Less than six months after he was on stage with the SSO, German conductor Gunther Herbig returned, this time with violinist Ray Chen, winner of two major violins competitions - the Queen Elisabeth (2009) and Yehudi Menuhin (2008) competitions when he was about 20 - and two wildly contrasting works.
Chen's chosen work was Mendelssohn's Violin Concerto In E Minor, a perennial favourite, drawing in not just SSO regulars at the Esplanade Concert Hall last Friday, but many students and a noticeable crowd of parents with young children, presumably young aspirants of the violin.
His abundant technical abilities showed in the effervescent work, and he poured his efforts into producing a rich, rounded tone.
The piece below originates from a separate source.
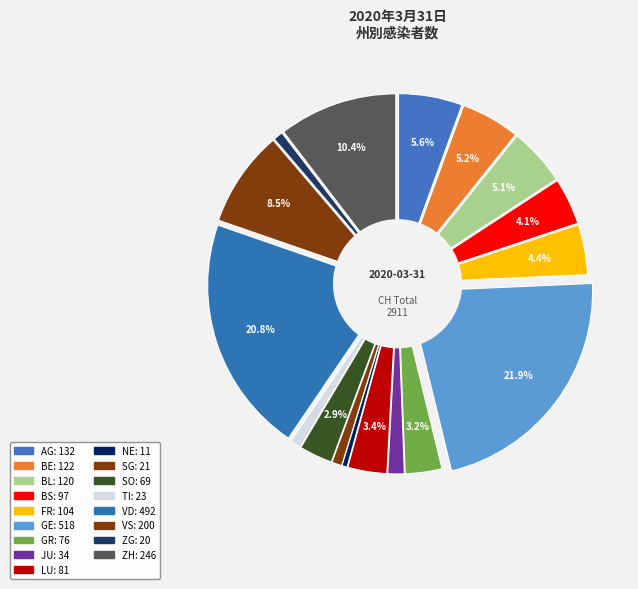

To the nearest percent, what is the difference between the largest and smallest slice percentages?

21%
The partnership among him, the conductor and the orchestra was good, but not always ideal, with the soloist's attempts to push tempos in the outer movements thwarted by sluggish response, which led to some instability in the finale.
As much as his Mendelssohn was lush and romantic, it smacked of an approach that is on the wane; one that insists on wide, invariant vibrato in every phrase and displaying virtuosity at every opportunity. It is hard not to look back to Leonadis Kavakos' spell-binding performance of the same work with SSO last year, or to the refreshing approach taken by another young SSO guest violinist, Alina Ibragimova, in her 2011 recording.
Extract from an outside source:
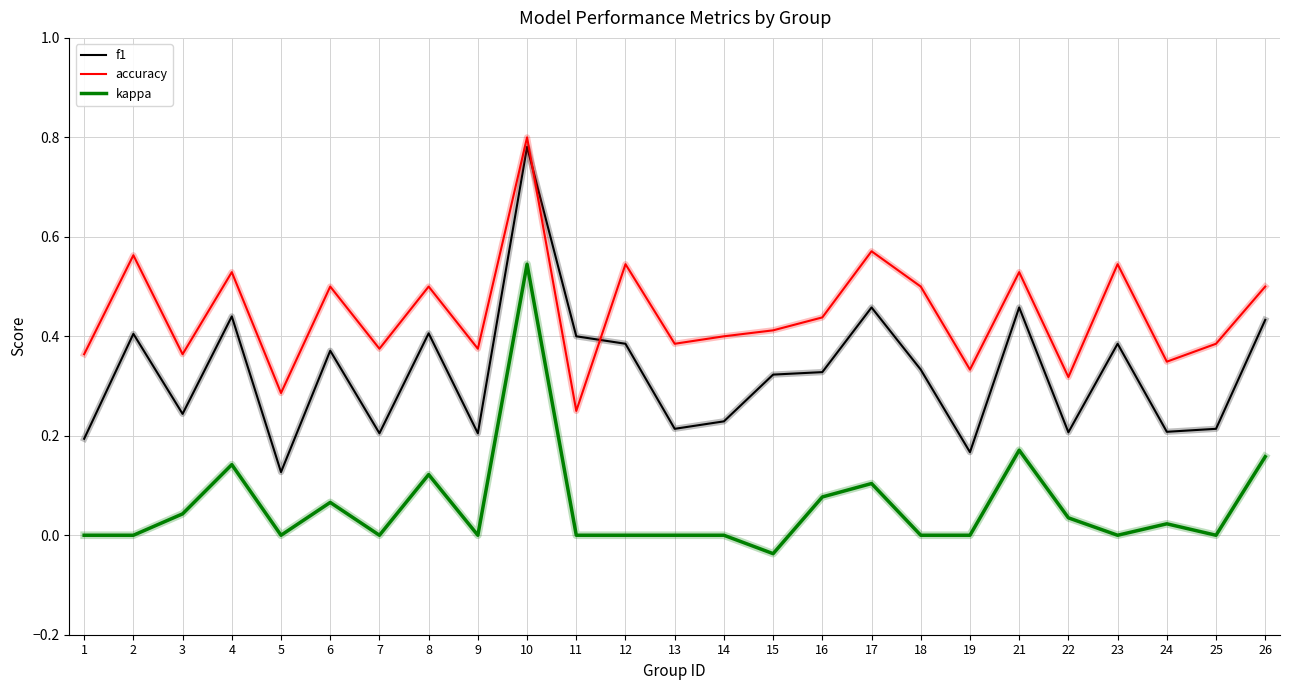

The f1 series shows 0.4 at 4. True or false?

True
Chen has much going for him, but five years after the major competition wins, it seems time that the musician in Ray Chen overtakes the virtuoso.
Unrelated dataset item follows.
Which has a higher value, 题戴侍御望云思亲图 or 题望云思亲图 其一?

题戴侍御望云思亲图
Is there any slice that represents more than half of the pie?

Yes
Herbig took the orchestra through of its sternest tests this year, with Shostakovich's Symphony No. 8, an hour-long reflection on the tragedy and horrors of war, a work that musicologists and commentators describe using such terms as "despairing" and "nightmarish".
The first movement alone took over 30 minutes, but both conductor and the SSO handled the powerful opening and subsequent episodes of misery, terror and desolation without excess or exaggeration. The second movement is a parody of a war march, where Shostakovich replaces the usual wit of a scherzo with irony. It provided Herbig and the orchestra some respite before embarking on the third movement, with its relentless four note theme, described in the program notes as "some of the most hellish music every written".
Throughout this and the final two movements, the SSO played with superb control. The sounds of the battlefield were like sonic sledgehammers that always maintained their focus.
Despite the brooding nature of the music, this performance was not about gloom, doom and war. While the work ends in quiet resignation with barely a glimmer of life, the overall experience for the audience and orchestra was of drama and emotion, and not depression.
Full credit goes to Herbig for a brilliant reading, and the musicians for their grit and determination to make this a rewarding experience.